Кантакузин перегнулся через парапет и закричал:
— Веди их на стену, Троил!
И, повернувшись к Константину, добавил:
— Государь, мы не подготовлены к массовой казни. Я должен спуститься вниз и подобрать достаточное число добровольцев на роль палачей.
— Лиха беда начало, — возразил Лонг. — Среди моих солдат найдется немало желающих поквитаться. Я сам позабочусь о добровольцах и лишь прошу доблестного Кантакузина уступить это право мне.
Димитрий охотно, почти с радостью, выразил согласие. Тяжело ступая, кондотьер направился к лестнице. Сановники торопливо уступали ему дорогу, как бы страшась быть задетыми хотя бы краем его малинового плаща. У самого выхода Лонг обернулся и еще раз смерил взглядом мегадуку.

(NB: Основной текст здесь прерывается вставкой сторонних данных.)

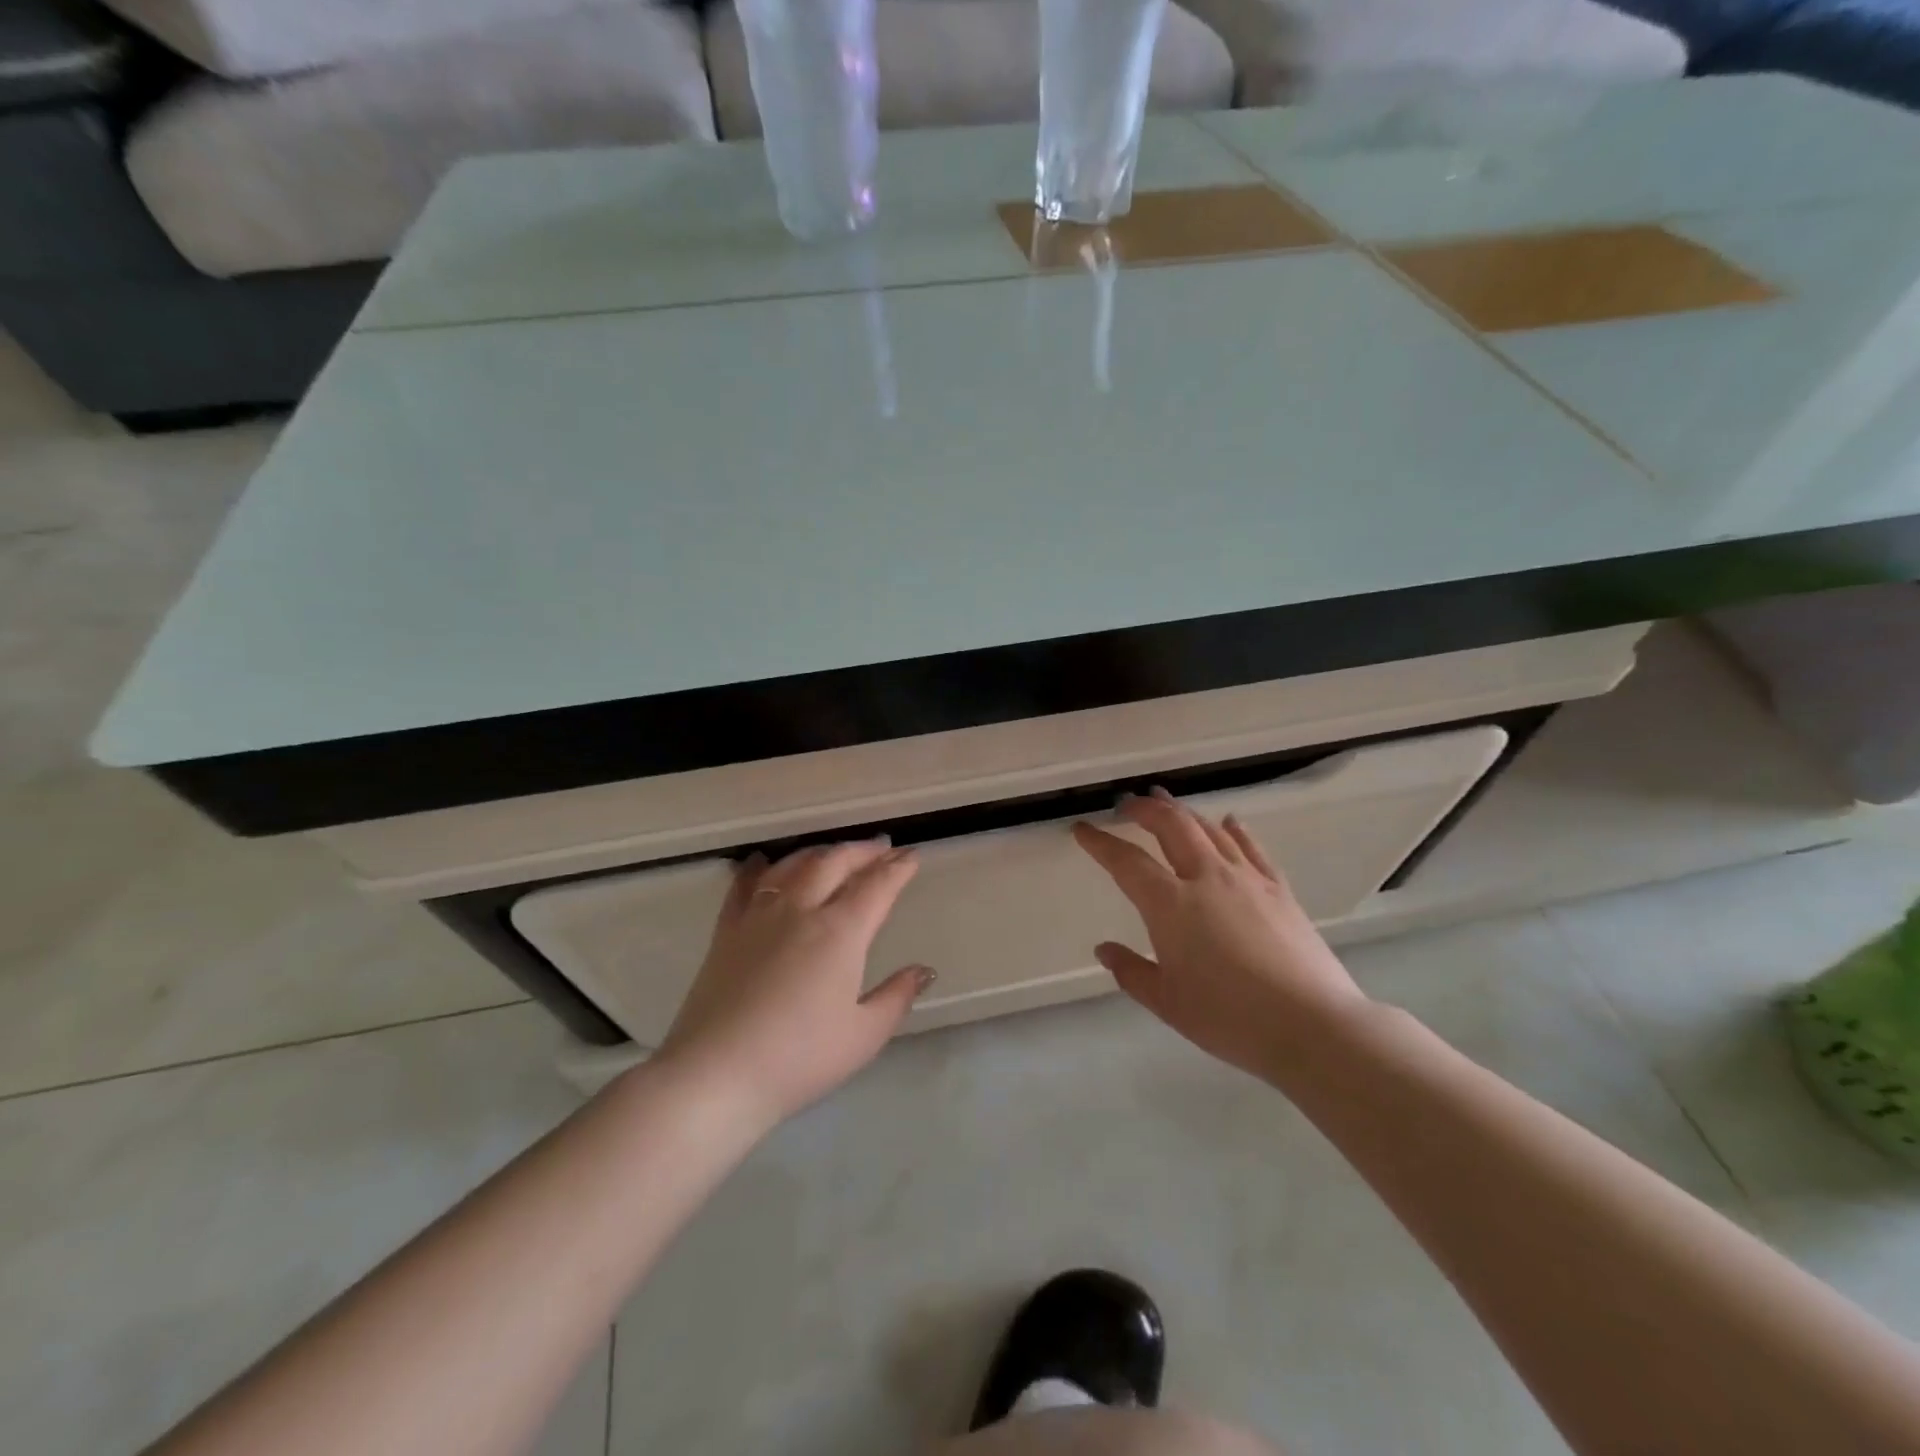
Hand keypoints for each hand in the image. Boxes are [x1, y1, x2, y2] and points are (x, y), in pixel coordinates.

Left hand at [657, 840, 933, 1131]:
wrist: (716, 1074)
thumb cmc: (799, 1058)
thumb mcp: (863, 1036)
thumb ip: (897, 997)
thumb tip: (923, 970)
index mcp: (841, 932)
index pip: (876, 887)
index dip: (897, 868)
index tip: (911, 855)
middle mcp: (801, 910)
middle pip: (835, 863)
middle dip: (863, 851)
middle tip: (881, 848)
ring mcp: (759, 917)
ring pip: (793, 866)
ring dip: (820, 853)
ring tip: (834, 853)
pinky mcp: (726, 932)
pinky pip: (743, 886)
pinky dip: (757, 868)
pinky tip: (762, 861)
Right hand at [1073, 789, 1368, 1078]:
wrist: (1312, 1025)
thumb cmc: (1229, 1018)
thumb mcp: (1167, 1002)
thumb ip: (1131, 972)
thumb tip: (1104, 950)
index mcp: (1171, 905)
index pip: (1126, 862)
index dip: (1100, 843)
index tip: (1083, 829)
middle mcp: (1206, 878)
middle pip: (1171, 826)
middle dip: (1145, 810)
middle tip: (1127, 804)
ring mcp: (1247, 879)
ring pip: (1209, 829)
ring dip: (1183, 812)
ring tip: (1166, 803)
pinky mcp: (1279, 889)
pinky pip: (1251, 847)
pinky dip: (1234, 830)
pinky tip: (1228, 822)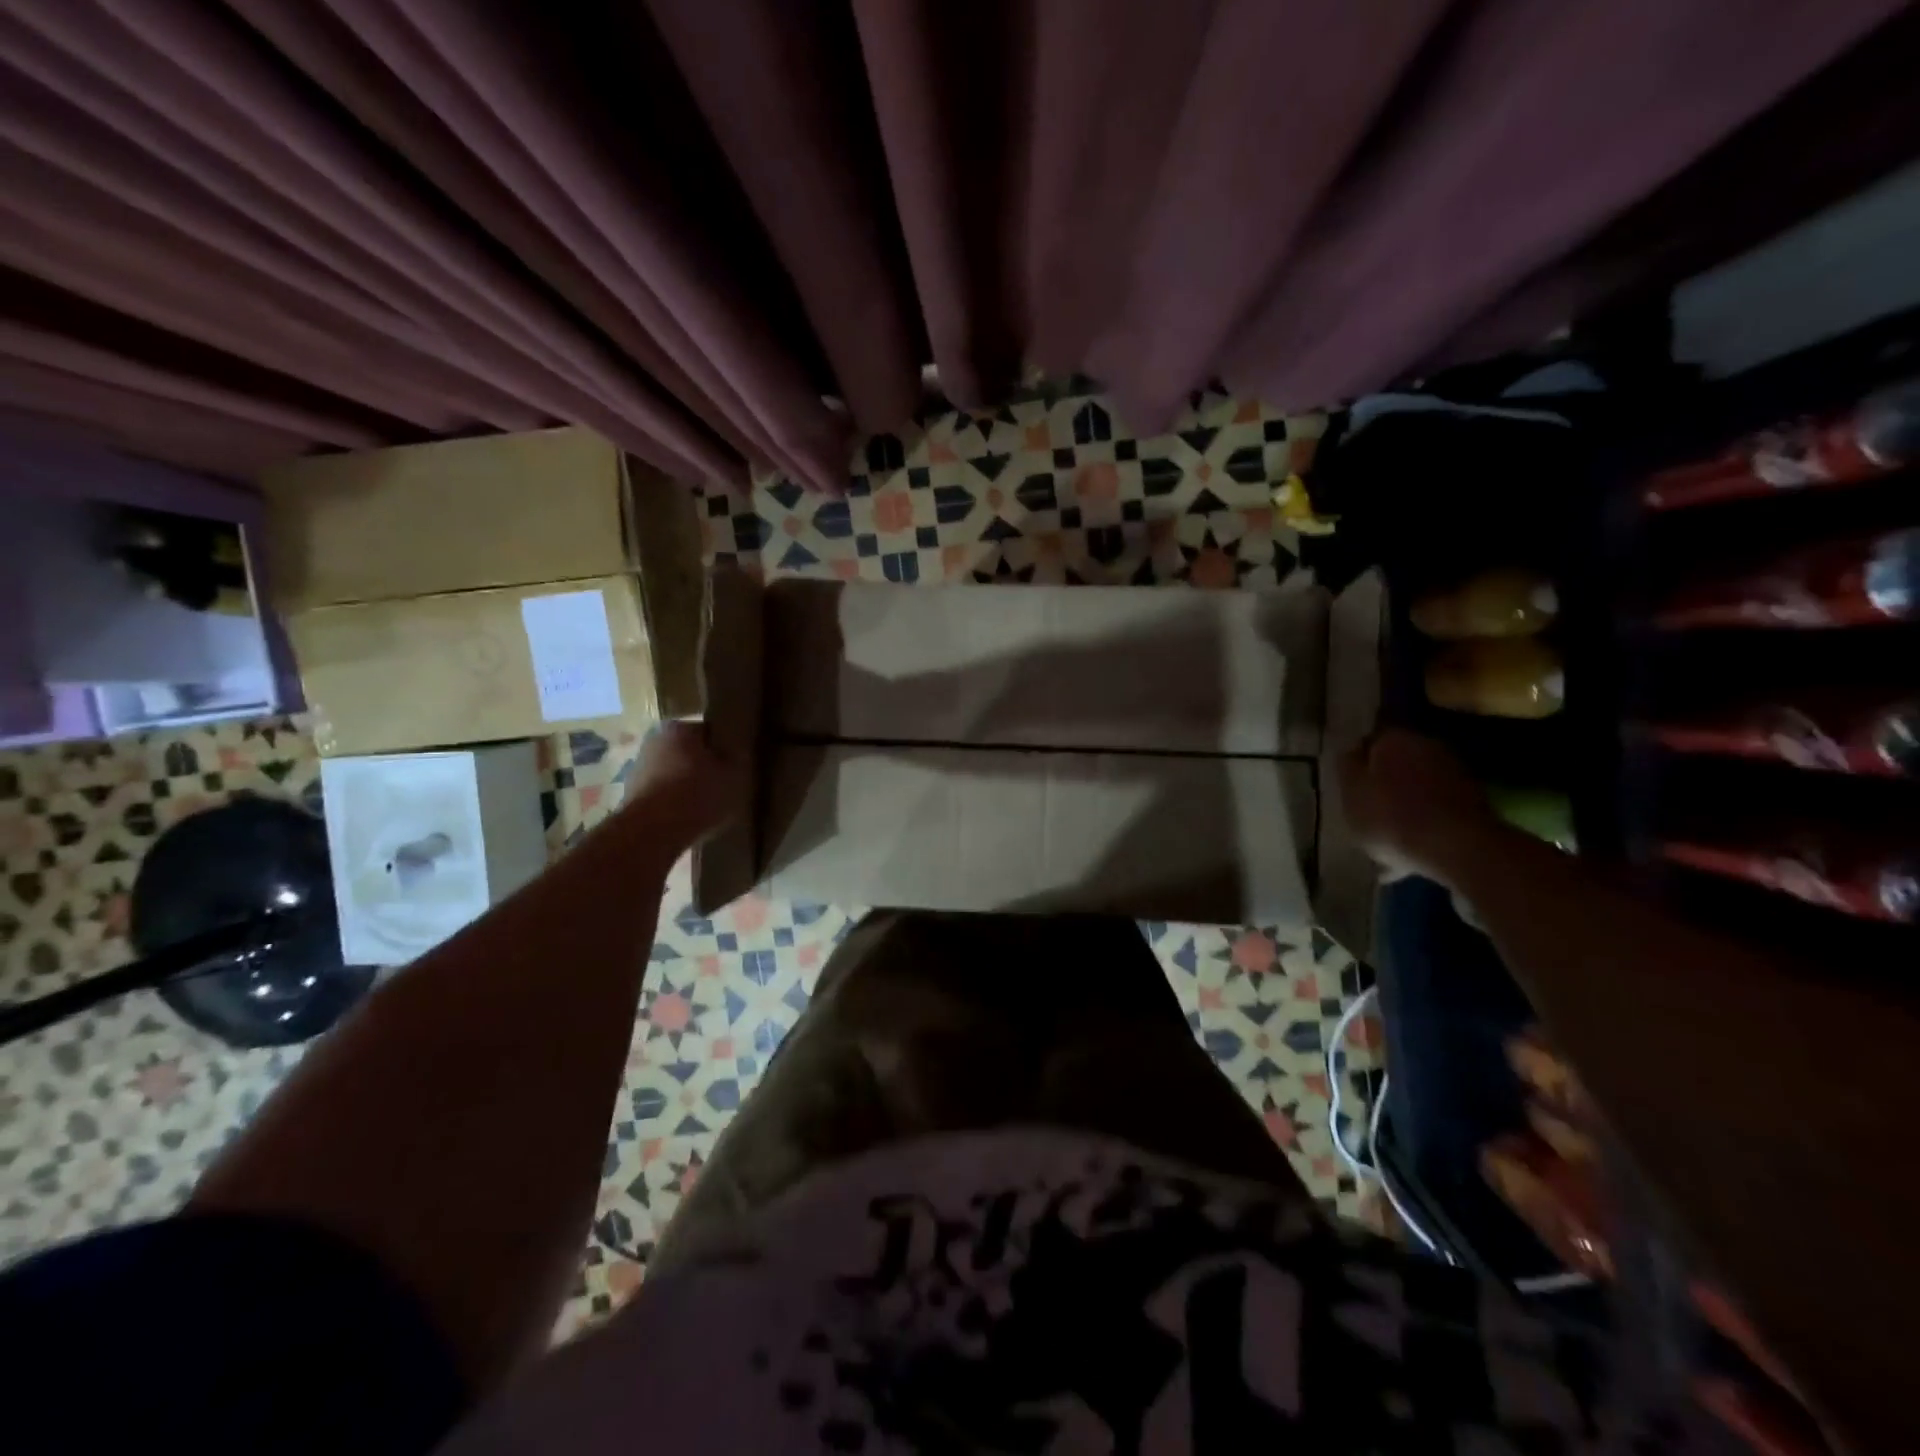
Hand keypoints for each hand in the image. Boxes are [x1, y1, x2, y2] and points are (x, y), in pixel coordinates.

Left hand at [623, 719, 742, 850]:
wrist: (651, 832)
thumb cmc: (696, 794)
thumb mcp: (733, 776)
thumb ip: (737, 761)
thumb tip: (735, 755)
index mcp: (679, 728)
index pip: (709, 731)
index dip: (725, 749)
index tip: (736, 766)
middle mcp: (654, 741)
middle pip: (689, 752)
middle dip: (705, 767)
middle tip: (725, 787)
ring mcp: (639, 769)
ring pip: (674, 774)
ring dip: (688, 787)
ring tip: (708, 808)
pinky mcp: (631, 796)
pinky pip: (663, 795)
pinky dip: (674, 804)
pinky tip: (689, 820)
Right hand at [1337, 728, 1499, 884]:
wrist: (1459, 848)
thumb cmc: (1391, 818)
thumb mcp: (1350, 795)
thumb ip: (1346, 768)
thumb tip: (1350, 752)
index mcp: (1392, 739)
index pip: (1367, 743)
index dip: (1356, 765)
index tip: (1349, 787)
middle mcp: (1426, 745)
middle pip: (1395, 762)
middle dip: (1383, 782)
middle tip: (1368, 810)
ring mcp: (1454, 771)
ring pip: (1417, 784)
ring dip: (1405, 802)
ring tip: (1390, 834)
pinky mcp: (1474, 798)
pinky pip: (1436, 805)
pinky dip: (1425, 818)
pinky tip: (1414, 843)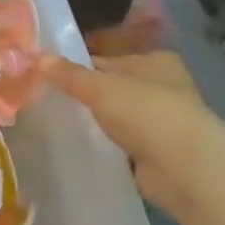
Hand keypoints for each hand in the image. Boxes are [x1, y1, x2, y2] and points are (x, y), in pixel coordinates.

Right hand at [41, 52, 213, 214]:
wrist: (185, 168)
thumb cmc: (146, 113)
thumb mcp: (100, 88)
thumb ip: (70, 75)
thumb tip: (39, 57)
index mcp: (155, 62)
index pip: (108, 60)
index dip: (79, 67)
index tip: (49, 78)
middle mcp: (164, 87)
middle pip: (114, 87)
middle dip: (88, 96)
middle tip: (50, 102)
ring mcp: (163, 122)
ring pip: (120, 116)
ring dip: (99, 122)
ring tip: (62, 124)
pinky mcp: (160, 152)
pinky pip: (126, 143)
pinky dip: (110, 145)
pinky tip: (86, 147)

— Наш разговор остался неоконченным, Нотар, — с угрозой проговорил он.
— Мы возобновим его, как только опасность минует город, — последовал ответ.
— Да будет так!
Лонг исчез в глубине коридора.
За три с небольшим часа двести шестьдесят голов скатилось со стен Константинополя в ров. Вслед туда же было сброшено ровно столько же обезглавленных туловищ со спутанными за спиной руками.
Таким был ответный шаг правителя Византии василевса Константина XI.
В тот день многим стало ясно, что мосты сожжены, борьба ожесточилась до предела и пощады побежденным ждать не следует.
Провал вылазки Джакомо Кока и последующая казнь ее участников до предела обострили и без того неприязненные отношения между генуэзцами и венецианцами. Давно назревавший конфликт, подстёгнутый бесчисленными взаимными попрёками, разразился внезапно лишь для непосвященных; перерос в побоище из заурядной пьяной драки подвыпивших матросов.
Пока в помещении таверны, где воздух был густо пропитан запахами жареной рыбы и вина, крушились столы и оконные рамы, летели в головы пивные кружки, кувшины и табуреты, а сами забияки, сцепившись, клубками катались по грязному полу, добровольные глашатаи мчались вдоль улиц, скликая подмогу. И она не замедлила явиться: к месту драки быстро подтягивались моряки и солдаты из соперничающих лагерей.
Побоище выхлестнулось на улицу, для новых участников места в таверне оказалось мало. Городская стража не спешила вмешиваться: число сражающихся уже перевалило за две сотни и с каждой минутой продолжало увеличиваться.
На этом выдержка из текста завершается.